**Data entries**
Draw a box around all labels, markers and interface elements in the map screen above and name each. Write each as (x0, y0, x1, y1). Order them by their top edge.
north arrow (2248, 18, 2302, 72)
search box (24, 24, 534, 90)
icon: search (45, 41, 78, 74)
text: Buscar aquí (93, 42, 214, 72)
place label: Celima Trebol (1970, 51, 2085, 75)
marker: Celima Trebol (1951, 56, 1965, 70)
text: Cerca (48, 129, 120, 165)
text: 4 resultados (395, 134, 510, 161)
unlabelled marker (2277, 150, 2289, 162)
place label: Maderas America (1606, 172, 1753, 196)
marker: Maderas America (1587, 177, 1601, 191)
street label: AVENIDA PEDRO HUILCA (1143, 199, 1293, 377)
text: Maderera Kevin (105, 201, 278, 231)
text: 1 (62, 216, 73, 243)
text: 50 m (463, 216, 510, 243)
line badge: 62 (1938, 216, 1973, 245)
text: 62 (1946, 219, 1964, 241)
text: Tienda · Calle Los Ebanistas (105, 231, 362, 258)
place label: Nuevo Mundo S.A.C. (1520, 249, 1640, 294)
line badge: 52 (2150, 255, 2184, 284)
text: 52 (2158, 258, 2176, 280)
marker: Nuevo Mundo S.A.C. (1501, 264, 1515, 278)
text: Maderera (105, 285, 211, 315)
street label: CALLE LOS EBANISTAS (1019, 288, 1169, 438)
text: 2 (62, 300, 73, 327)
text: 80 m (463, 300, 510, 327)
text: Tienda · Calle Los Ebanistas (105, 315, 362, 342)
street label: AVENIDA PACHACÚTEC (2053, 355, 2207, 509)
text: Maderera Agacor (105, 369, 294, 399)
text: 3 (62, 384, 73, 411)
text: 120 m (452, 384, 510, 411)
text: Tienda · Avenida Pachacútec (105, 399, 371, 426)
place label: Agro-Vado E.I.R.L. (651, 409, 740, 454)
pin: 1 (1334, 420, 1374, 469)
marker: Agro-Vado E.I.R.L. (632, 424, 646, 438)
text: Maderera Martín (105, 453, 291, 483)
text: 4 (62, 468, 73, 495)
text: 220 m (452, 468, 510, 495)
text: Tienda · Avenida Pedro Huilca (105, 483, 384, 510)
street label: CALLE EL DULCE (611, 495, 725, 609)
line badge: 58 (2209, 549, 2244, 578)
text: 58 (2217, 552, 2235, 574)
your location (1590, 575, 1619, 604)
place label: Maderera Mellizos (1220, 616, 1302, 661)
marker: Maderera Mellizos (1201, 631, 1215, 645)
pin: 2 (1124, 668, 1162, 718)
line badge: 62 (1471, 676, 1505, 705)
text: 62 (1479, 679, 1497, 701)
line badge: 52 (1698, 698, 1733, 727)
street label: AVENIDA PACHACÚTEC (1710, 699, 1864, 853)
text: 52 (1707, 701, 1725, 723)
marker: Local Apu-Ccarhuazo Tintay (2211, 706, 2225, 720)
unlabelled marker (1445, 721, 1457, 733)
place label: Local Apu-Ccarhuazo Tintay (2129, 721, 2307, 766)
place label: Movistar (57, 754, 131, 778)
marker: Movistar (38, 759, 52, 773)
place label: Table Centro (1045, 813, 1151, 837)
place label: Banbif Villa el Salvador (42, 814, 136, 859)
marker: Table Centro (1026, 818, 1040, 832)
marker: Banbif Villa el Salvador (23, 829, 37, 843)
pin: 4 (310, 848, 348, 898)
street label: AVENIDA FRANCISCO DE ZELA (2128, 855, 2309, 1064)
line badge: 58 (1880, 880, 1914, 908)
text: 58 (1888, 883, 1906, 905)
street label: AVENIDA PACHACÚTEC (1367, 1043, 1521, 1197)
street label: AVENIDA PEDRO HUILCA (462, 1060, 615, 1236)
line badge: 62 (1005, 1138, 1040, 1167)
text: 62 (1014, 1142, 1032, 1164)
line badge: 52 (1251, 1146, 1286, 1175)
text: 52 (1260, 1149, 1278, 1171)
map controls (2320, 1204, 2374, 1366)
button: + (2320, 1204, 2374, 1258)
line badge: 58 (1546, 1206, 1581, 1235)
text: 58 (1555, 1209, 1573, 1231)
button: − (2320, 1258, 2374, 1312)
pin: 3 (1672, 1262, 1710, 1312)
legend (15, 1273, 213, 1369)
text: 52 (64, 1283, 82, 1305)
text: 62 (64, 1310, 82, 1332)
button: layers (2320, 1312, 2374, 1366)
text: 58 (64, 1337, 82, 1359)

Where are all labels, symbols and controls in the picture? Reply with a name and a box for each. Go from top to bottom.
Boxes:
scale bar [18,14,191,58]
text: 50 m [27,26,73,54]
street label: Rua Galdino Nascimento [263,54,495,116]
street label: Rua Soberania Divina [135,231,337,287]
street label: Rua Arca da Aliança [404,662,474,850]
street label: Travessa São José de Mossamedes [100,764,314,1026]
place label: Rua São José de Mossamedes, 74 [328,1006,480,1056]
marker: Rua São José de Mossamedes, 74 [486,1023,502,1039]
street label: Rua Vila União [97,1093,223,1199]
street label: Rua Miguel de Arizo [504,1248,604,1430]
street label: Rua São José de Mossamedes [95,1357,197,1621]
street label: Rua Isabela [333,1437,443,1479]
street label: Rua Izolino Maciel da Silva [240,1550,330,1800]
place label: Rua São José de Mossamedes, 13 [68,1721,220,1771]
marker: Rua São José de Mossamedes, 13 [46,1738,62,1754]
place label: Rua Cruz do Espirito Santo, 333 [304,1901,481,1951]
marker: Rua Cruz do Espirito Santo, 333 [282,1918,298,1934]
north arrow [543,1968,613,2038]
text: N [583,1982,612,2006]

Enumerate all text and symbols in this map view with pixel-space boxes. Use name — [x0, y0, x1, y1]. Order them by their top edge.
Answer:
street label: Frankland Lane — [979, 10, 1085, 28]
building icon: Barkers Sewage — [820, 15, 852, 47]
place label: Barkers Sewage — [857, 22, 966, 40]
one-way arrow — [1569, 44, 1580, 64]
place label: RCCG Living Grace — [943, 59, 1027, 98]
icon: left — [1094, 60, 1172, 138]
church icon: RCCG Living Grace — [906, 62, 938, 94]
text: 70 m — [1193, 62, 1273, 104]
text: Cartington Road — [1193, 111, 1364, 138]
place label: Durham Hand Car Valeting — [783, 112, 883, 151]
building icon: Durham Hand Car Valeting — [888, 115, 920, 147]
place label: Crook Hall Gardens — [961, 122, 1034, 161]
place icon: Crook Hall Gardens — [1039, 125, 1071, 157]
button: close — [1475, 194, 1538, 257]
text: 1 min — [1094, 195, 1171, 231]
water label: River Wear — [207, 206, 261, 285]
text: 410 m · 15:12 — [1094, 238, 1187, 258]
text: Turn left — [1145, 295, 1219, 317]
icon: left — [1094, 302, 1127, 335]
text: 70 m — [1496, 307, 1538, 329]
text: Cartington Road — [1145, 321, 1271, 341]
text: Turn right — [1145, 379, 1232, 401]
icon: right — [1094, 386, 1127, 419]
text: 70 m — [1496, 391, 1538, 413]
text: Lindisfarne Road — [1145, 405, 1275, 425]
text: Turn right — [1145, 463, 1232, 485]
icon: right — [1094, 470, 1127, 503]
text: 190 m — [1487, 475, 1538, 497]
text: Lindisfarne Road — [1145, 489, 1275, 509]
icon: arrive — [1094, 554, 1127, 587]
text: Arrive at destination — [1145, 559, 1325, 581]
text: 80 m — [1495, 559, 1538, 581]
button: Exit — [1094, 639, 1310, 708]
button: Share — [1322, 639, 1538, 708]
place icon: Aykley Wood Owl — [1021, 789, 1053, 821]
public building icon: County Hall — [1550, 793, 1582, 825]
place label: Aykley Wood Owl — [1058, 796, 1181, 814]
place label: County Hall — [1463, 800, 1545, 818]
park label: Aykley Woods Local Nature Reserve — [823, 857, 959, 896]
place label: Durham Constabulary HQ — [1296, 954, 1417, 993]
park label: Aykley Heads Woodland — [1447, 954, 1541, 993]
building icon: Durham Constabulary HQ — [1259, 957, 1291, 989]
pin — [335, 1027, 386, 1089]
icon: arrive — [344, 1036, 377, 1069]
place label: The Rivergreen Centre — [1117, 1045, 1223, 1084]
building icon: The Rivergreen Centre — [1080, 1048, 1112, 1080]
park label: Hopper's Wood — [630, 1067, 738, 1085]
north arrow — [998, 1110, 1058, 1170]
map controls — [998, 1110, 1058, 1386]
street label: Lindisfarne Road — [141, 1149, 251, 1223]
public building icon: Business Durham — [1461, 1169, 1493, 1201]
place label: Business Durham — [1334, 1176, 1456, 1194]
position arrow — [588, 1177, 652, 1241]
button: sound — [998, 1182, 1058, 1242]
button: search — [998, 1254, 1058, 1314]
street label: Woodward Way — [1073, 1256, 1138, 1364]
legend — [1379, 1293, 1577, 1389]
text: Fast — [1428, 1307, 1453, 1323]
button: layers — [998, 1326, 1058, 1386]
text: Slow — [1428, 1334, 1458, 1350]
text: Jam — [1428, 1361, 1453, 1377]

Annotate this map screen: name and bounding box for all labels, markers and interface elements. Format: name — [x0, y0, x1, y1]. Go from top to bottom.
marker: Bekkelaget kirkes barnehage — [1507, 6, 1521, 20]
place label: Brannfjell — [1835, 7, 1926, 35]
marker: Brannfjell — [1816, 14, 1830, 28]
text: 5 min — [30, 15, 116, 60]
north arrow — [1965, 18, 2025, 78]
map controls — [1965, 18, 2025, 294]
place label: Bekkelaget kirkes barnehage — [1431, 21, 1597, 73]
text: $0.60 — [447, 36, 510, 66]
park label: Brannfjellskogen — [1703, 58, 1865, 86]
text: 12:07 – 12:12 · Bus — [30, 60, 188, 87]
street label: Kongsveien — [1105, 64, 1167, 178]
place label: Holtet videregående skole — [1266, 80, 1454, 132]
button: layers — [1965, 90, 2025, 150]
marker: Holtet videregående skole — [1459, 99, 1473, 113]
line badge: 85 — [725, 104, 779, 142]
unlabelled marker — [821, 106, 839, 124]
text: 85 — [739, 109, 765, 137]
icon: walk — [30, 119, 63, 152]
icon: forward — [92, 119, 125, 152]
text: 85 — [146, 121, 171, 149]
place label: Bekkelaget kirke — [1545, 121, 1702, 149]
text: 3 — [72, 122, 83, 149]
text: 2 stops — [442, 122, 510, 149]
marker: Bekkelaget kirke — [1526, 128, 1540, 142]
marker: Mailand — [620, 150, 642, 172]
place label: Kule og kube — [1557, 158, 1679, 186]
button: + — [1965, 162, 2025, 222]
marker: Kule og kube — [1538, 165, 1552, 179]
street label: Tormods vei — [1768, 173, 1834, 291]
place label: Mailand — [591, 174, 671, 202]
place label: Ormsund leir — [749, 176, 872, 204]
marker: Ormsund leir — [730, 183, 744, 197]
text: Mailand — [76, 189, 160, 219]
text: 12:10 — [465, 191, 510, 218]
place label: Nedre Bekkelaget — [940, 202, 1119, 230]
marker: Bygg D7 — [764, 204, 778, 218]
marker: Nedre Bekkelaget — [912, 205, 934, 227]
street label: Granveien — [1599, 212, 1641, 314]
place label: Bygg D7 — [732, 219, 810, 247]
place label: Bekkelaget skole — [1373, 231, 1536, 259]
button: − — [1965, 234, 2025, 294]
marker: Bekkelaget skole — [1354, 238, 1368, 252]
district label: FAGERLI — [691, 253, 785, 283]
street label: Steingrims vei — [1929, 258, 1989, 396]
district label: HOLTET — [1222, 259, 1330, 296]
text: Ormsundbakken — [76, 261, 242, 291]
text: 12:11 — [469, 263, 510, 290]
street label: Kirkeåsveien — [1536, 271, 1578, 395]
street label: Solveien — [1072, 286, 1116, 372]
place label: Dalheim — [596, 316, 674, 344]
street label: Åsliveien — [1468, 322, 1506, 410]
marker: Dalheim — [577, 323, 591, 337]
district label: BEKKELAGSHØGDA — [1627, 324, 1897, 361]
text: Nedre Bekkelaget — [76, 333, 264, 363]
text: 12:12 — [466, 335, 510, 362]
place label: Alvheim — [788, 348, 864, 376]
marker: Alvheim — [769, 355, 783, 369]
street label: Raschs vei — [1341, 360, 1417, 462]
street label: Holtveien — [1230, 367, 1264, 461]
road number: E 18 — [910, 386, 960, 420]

**EXERCISE OBJECTIVE**
Collect the lines of the records that include the string "Cartington".

**SOLUTION FOR THIS PROBLEM**
text: Cartington Road — [1193, 111, 1364, 138]
text: Cartington Road — [1145, 321, 1271, 341]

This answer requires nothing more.